24. Les roseaux sauvages
Dans Les Roseaux sauvages (André Téchiné, 1994), la Garonne n’est pas seulement un décor : c’est le lieu où François, Serge et Maïté découvrent le désir, l’amitié et la fragilité des premiers émois amoureux. Ses rives, couvertes de hauts roseaux silencieux, abritent des secrets qui ne se dévoilent qu’à celui qui sait regarder avec douceur. Le jardin entend créer un paysage traversé par la même émotion intime et mouvementée que le film.
L’espace se parcourt comme la remontée du fleuve : entre rochers, plantes riveraines et roseaux qui s’élèvent progressivement. Au centre du jardin, des roseaux noirs et blancs, plus hauts que les autres, forment un étrange labyrinthe vertical et produisent un effet visuel troublant. Les tiges, composées de noyaux d’olives recyclés, semblent se déplacer, se superposer. C’est un clin d’œil au langage du cinéma — à la parallaxe — où le déplacement de la caméra crée de la profondeur, en faisant glisser les plans du paysage les uns par rapport aux autres.
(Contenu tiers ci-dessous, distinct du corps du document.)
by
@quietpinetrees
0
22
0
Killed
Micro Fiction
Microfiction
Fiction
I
La position d’un banc en bois permet plus loin une véritable révélation. Les roseaux artificiels, qui semblaient disposés de façon aléatoire, s’alignent depuis ce point de vue pour former une image jusqu’alors cachée : la silhouette de François enlacé à Serge sur la moto, juste après leur rencontre au bord du fleuve.
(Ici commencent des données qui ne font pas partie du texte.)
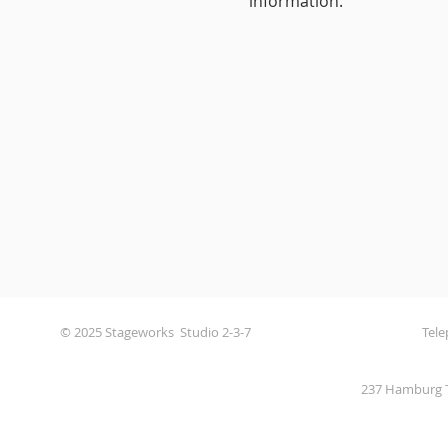
information.
© 2025 Stageworks Studio 2-3-7
Tele
237 Hamburg T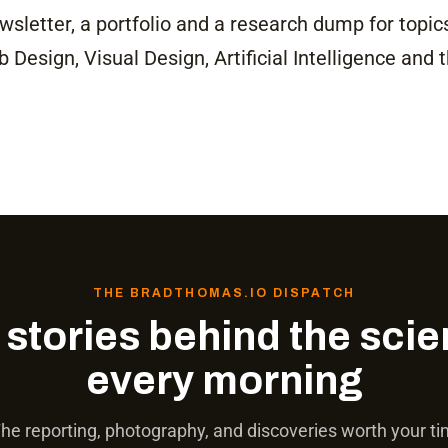
newsletter, a portfolio and a research dump for topic
Design, Visual Design, Artificial Intelligence and 
THE BRADTHOMAS.IO DISPATCH
 stories behind the scie
every morning
he reporting, photography, and discoveries worth your t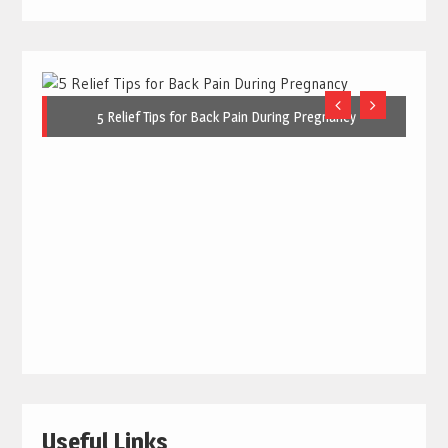
5 Relief Tips for Back Pain During Pregnancy
Useful Links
Ainsi s’établit un parallèle entre la cristallisation du premier amour dans le film et la révélation de l’image dissimulée dans l’espace du jardin. Il devient un pont entre cinéma et nature, entre mémoire vécue et révélation inattendue. C’est une invitation à se laisser emporter par le mouvement du fleuve et à observer le paysage autrement, pour découvrir ces indices subtils qui n’apparaissent qu’à proximité de l’endroit exact où tout s’aligne.
CONCEPTEURS

Sergio García-Gasco est diplômé avec mention d’honneur de l’Universitat Politècnica de València (UPV) en 2006. Il est titulaire d’un master en théorie, critique et histoire de l’architecture, obtenu à l’Université fédérale de Rio de Janeiro en 2014. De retour en Espagne, il a soutenu sa thèse de doctorat à l’UPV, obtenant la mention cum laude en 2023. Il a travaillé au sein de cabinets à Paris, Londres, au Brésil et aux États-Unis, entre autres. Il enseigne à l’Université CEU San Pablo, où il mène également des activités de recherche. Il est directeur adjoint de l’Observatorio 2030 du Conseil supérieur des ordres des architectes d’Espagne (CSCAE) où, au cours des cinq dernières années, il s’est consacré à la recherche et au développement de stratégies durables, ainsi qu’à la mise en œuvre de l’Agenda 2030 de l’ONU dans la chaîne de valeur de la construction en Espagne, en coordonnant et en définissant de nouvelles stratégies et solutions visant à réduire l’impact environnemental du secteur. Il participe aux groupes de recherche de l’Union internationale des architectes (UIA) et du Conseil des architectes d’Europe (CAE) liés à la durabilité et à l’architecture.
Emilio Valverde est diplômé en publicité et relations publiques. Il développe et dirige des campagnes dans une approche fortement créative, de la conception des idées jusqu’à leur mise en œuvre. Il a travaillé au sein d’agences de communication en Espagne et au Brésil, sur des projets nationaux et internationaux, et a remporté de nombreux prix internationaux pour son travail. Son expertise couvre le branding, la création de campagnes, la communication corporate et le marketing digital, au sein d’équipes pluridisciplinaires où la créativité est au cœur du processus.
Depuis plus de quinze ans, Louis Sicard navigue entre paysage et création artistique, passant des installations éphémères en pleine nature à la scénographie, au design de mobilier, à la photographie ou à la vidéo documentaire. Ancré dans le land art, son travail dialogue étroitement avec la photographie : intervenir peu, observer beaucoup, co-créer avec la nature. Il collabore régulièrement avec des équipes pluridisciplinaires et participe à des projets et festivals internationaux en Espagne, en France, en Belgique et en Allemagne.